Description of the task:
What is needed is each line of the data below that holds the string "right".

Available data:
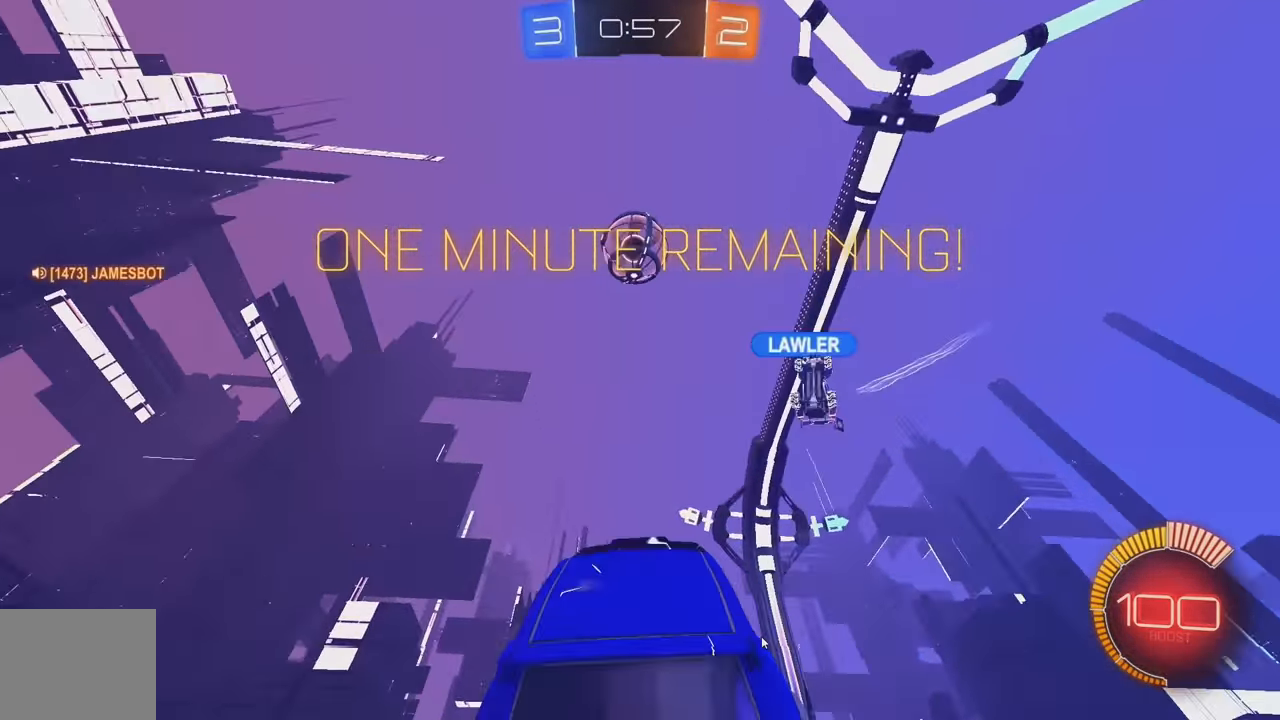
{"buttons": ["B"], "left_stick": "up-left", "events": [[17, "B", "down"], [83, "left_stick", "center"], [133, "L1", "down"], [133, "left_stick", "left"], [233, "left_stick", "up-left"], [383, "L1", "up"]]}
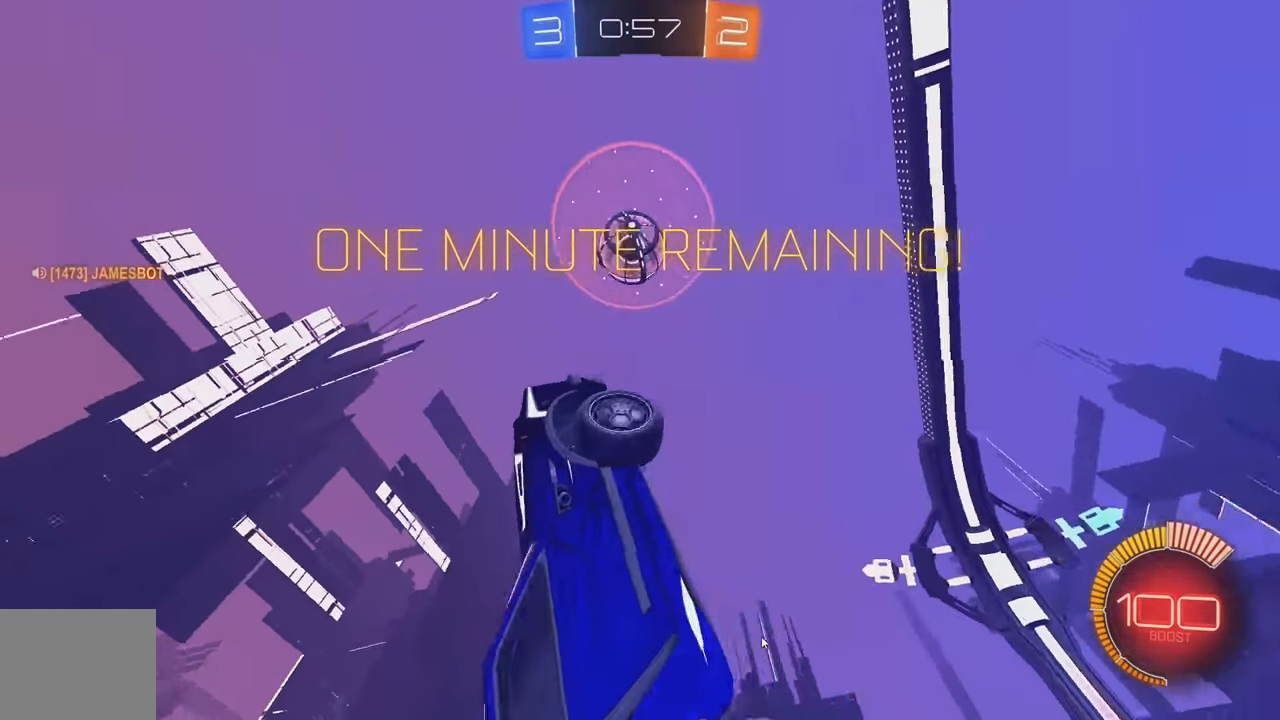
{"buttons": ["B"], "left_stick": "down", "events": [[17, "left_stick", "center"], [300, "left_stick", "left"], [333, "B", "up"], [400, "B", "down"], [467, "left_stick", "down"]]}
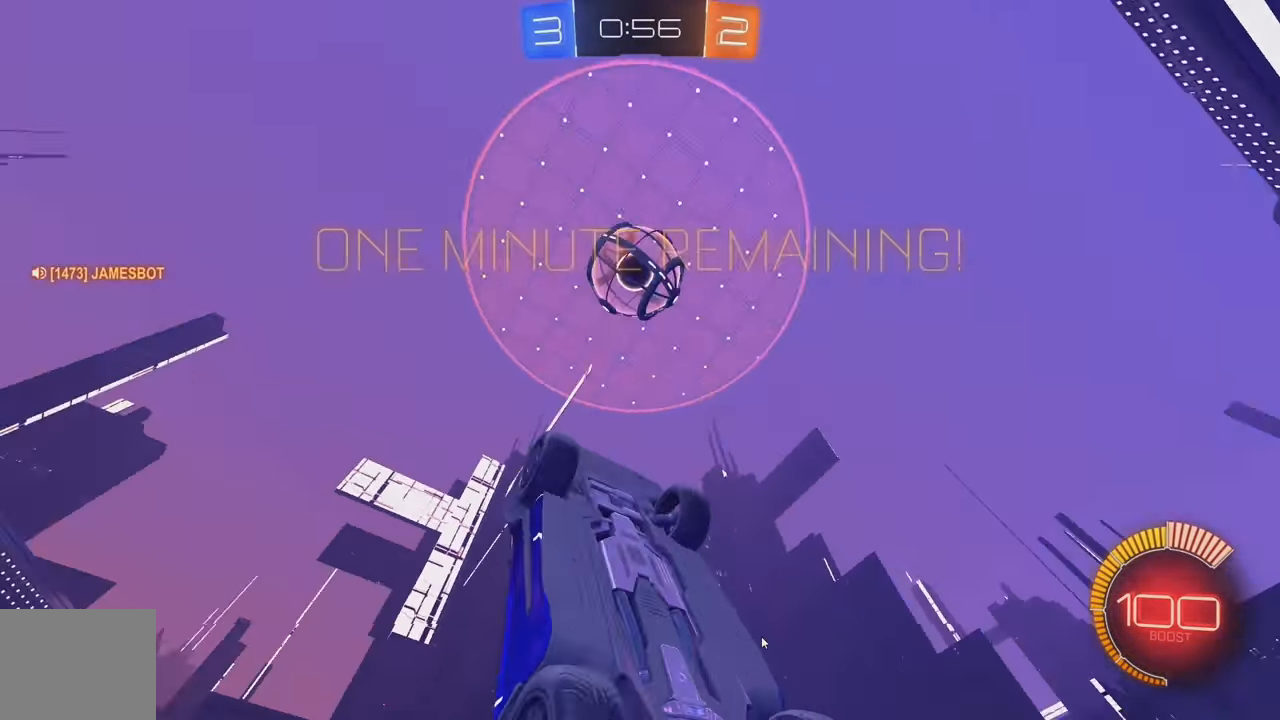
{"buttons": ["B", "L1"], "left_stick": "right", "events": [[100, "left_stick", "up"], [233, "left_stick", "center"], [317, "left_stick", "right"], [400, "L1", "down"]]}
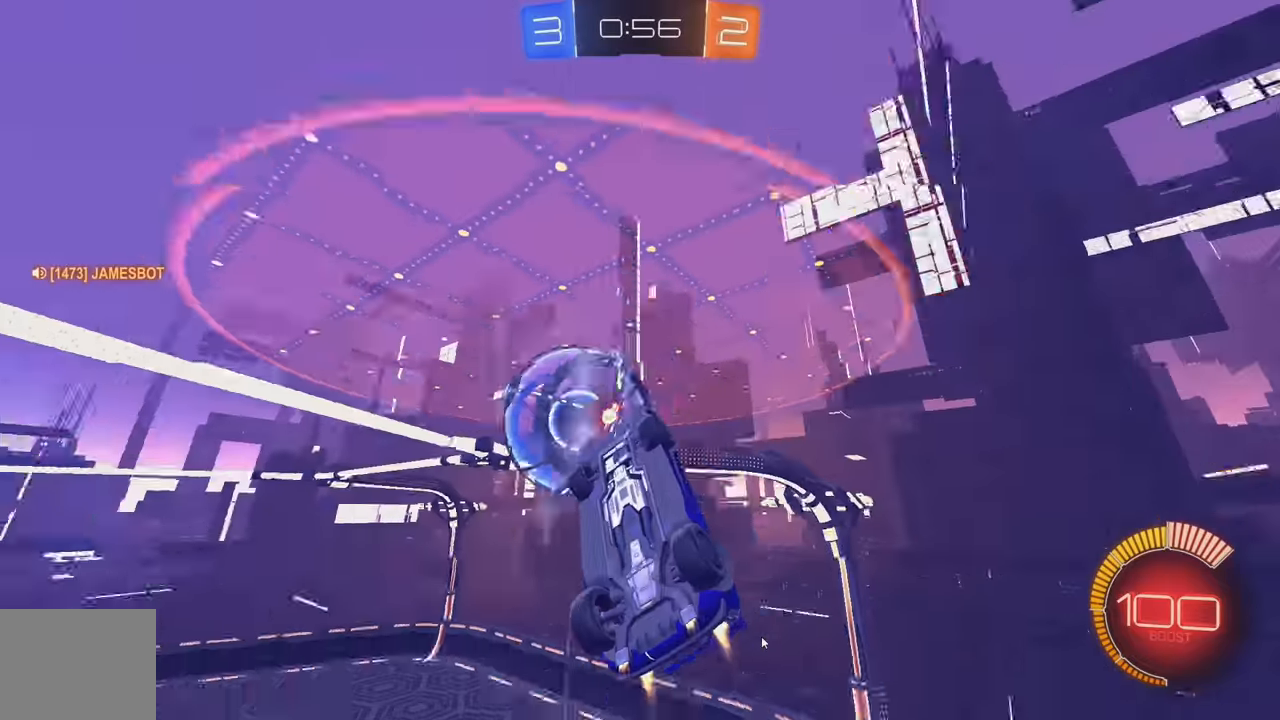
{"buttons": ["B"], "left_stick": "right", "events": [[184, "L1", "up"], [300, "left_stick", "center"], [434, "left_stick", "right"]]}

Reply:
{"buttons": ["B", "L1"], "left_stick": "right", "events": [[100, "left_stick", "up"], [233, "left_stick", "center"], [317, "left_stick", "right"], [400, "L1", "down"]]}
{"buttons": ["B"], "left_stick": "right", "events": [[184, "L1", "up"], [300, "left_stick", "center"], [434, "left_stick", "right"]]}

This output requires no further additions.